▸ **What you will do**:
When you answer, give every record back exactly as written.

*** Records shown Section Begins ***

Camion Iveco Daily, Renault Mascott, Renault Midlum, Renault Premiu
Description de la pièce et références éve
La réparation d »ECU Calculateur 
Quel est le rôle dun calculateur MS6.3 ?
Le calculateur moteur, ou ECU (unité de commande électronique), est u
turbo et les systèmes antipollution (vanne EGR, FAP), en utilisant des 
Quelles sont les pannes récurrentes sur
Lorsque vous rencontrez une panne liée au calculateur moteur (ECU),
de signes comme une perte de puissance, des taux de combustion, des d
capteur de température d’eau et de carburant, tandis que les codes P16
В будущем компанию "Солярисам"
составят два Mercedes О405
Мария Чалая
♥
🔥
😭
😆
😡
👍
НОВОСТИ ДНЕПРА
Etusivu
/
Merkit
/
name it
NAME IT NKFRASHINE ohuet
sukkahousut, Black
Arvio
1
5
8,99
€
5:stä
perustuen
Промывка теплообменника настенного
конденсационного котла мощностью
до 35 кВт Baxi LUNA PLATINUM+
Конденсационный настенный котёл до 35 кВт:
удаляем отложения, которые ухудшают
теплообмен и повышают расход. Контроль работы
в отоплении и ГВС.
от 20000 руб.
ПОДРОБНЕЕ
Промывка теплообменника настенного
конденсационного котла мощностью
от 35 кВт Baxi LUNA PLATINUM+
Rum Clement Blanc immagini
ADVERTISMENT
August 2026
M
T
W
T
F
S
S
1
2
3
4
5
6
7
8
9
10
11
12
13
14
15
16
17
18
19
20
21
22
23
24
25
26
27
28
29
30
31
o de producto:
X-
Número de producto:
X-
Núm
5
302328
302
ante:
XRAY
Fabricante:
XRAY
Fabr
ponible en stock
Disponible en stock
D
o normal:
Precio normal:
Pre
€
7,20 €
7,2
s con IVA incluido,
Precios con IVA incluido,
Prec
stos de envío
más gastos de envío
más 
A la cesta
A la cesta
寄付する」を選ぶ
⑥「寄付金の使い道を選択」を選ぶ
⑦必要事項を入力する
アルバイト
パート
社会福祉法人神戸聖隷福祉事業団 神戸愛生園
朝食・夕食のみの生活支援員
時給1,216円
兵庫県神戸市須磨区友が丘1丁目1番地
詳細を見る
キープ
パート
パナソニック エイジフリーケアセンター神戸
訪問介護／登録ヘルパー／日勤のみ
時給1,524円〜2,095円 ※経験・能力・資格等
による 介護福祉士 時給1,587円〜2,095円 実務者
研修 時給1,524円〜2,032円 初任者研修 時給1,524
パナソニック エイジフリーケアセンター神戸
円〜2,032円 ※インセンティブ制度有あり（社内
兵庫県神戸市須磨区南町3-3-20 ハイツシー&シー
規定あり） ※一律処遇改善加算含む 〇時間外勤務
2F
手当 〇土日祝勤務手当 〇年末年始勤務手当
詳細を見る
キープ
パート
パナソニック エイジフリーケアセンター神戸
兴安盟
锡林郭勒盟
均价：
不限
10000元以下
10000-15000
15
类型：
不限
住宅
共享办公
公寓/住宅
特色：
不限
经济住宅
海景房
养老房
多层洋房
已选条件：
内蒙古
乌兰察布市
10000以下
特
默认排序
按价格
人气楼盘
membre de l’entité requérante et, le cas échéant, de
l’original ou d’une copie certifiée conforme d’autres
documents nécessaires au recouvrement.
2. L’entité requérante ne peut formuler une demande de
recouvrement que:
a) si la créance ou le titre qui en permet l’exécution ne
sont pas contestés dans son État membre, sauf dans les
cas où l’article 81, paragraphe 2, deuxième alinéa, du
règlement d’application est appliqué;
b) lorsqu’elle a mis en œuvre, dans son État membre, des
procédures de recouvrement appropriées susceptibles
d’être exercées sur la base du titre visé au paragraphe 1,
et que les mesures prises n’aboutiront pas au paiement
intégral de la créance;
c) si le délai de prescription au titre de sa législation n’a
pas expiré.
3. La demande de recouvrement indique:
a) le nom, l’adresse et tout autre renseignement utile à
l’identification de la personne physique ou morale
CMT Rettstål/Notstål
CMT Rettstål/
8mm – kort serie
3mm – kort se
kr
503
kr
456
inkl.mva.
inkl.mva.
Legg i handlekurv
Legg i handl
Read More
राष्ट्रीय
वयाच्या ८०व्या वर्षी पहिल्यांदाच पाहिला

*** Records shown Section Ends ***

▸ **Task solution**:
Camion Iveco Daily, Renault Mascott, Renault Midlum, Renault Premiu
Description de la pièce et références éve
La réparation d »ECU Calculateur 
Quel est le rôle dun calculateur MS6.3 ?
Le calculateur moteur, ou ECU (unité de commande électronique), est u
turbo et les systèmes antipollution (vanne EGR, FAP), en utilisant des 
Quelles sont les pannes récurrentes sur
Lorsque vous rencontrez une panne liée au calculateur moteur (ECU),
de signes comme une perte de puissance, des taux de combustion, des d
capteur de température d’eau et de carburant, tandis que les codes P16
В будущем компанию "Солярисам"
составят два Mercedes О405
Мария Чалая
♥
🔥
😭
😆
😡
👍
НОВОСТИ ДНЕПРА
Etusivu
/
Merkit
/
name it
NAME IT NKFRASHINE ohuet
sukkahousut, Black
Arvio
1
5
8,99
€
5:stä
perustuen
Промывка теплообменника настенного
конденсационного котла мощностью
до 35 кВт Baxi LUNA PLATINUM+
Конденсационный настенный котёл до 35 кВт:
удаляем отложения, которые ухудшают
теплообмен и повышают расход. Контроль работы
в отоплении и ГВС.
от 20000 руб.
ПОДРОБНЕЕ
Промывка теплообменника настенного
конденсационного котла мощностью
от 35 кВт Baxi LUNA PLATINUM+
Rum Clement Blanc immagini
ADVERTISMENT
August 2026
M
T
W
T
F
S
S
1
2
3
4
5
6
7
8
9
10
11
12
13
14
15
16
17
18
19
20
21
22
23
24
25
26
27
28
29
30
31
o de producto:
X-
Número de producto:
X-
Núm
5
302328
302
ante:
XRAY
Fabricante:
XRAY
Fabr
ponible en stock
Disponible en stock
D
o normal:
Precio normal:
Pre
€
7,20 €
7,2
s con IVA incluido,
Precios con IVA incluido,
Prec
stos de envío
más gastos de envío
más 
A la cesta
A la cesta
寄付する」を選ぶ
⑥「寄付金の使い道を選択」を選ぶ
⑦必要事項を入力する
アルバイト
パート
社会福祉法人神戸聖隷福祉事業団 神戸愛生園
朝食・夕食のみの生活支援員
時給1,216円
兵庫県神戸市須磨区友が丘1丁目1番地
詳細を見る
キープ
パート
パナソニック エイジフリーケアセンター神戸
訪問介護／登録ヘルパー／日勤のみ
時給1,524円〜2,095円 ※経験・能力・資格等
による 介護福祉士 時給1,587円〜2,095円 実務者
研修 時給1,524円〜2,032円 初任者研修 時給1,524
パナソニック エイジフリーケアセンター神戸
円〜2,032円 ※インセンティブ制度有あり（社内
兵庫県神戸市須磨区南町3-3-20 ハイツシー&シー
規定あり） ※一律処遇改善加算含む 〇時間外勤務
2F
手当 〇土日祝勤務手当 〇年末年始勤務手当
詳細を見る
キープ
パート
パナソニック エイジフリーケアセンター神戸
兴安盟
锡林郭勒盟
均价：
不限
10000元以下
10000-15000
15
类型：
不限
住宅
共享办公
公寓/住宅
特色：
不限
经济住宅
海景房
养老房
多层洋房
已选条件：
内蒙古
乌兰察布市
10000以下
特
默认排序
按价格
人气楼盘
membre de l’entité requérante et, le cas échéant, de
l’original ou d’une copie certifiée conforme d’autres
documents nécessaires au recouvrement.
2. L’entité requérante ne peut formuler une demande de
recouvrement que:
a) si la créance ou le titre qui en permet l’exécution ne
sont pas contestés dans son État membre, sauf dans les
cas où l’article 81, paragraphe 2, deuxième alinéa, du
règlement d’application est appliqué;
b) lorsqu’elle a mis en œuvre, dans son État membre, des
procédures de recouvrement appropriées susceptibles
d’être exercées sur la base du titre visé au paragraphe 1,
et que les mesures prises n’aboutiront pas au paiement
intégral de la créance;
c) si le délai de prescription au titre de sa législation n’a
pas expiré.
3. La demande de recouvrement indique:
a) le nom, l’adresse et tout autre renseignement utile à
l’identification de la personne physique ou morale
CMT Rettstål/Notstål
CMT Rettstål/
8mm – kort serie
3mm – kort se
kr
503
kr
456
inkl.mva.
inkl.mva.
Legg i handlekurv
Legg i handl
Read More
राष्ट्रीय
वयाच्या ८०व्या वर्षी पहिल्यांदाच पाहिला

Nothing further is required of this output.